--- WHAT YOU NEED TO DO ---
What lines of the material below include the string "pixels"? Copy all of them.

....

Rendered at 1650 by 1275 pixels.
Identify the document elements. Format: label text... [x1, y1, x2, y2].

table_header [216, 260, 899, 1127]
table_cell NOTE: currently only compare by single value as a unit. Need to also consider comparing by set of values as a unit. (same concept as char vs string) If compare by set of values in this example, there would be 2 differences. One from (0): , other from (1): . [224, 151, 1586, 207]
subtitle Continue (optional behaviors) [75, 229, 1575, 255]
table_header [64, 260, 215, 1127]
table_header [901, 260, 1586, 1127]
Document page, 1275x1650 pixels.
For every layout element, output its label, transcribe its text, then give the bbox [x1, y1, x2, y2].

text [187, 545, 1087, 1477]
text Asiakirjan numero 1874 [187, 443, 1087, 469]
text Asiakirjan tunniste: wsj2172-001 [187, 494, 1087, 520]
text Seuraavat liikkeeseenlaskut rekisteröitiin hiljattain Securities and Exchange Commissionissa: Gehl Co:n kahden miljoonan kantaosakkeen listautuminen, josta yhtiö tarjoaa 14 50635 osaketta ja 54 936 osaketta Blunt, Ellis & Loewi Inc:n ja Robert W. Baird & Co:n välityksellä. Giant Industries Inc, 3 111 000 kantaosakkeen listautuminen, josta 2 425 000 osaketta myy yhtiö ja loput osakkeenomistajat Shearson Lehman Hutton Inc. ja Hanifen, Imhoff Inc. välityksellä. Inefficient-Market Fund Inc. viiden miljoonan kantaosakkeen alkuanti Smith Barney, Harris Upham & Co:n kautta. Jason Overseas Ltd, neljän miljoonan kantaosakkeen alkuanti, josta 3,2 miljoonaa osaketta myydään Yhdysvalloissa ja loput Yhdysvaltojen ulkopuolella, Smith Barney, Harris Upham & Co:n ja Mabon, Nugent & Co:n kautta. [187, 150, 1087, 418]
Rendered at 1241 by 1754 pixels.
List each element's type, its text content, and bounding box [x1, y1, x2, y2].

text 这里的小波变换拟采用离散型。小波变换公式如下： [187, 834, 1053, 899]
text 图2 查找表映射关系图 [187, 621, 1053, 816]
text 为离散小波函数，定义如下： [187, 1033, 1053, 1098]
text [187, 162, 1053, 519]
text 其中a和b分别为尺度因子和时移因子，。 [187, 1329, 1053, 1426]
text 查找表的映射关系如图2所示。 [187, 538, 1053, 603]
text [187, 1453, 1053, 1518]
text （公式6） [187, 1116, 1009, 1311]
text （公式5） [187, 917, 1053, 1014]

....

--- SOLUTION FOR THIS PROBLEM ---
Rendered at 1650 by 1275 pixels.
Document page, 1275x1650 pixels.
Rendered at 1241 by 1754 pixels.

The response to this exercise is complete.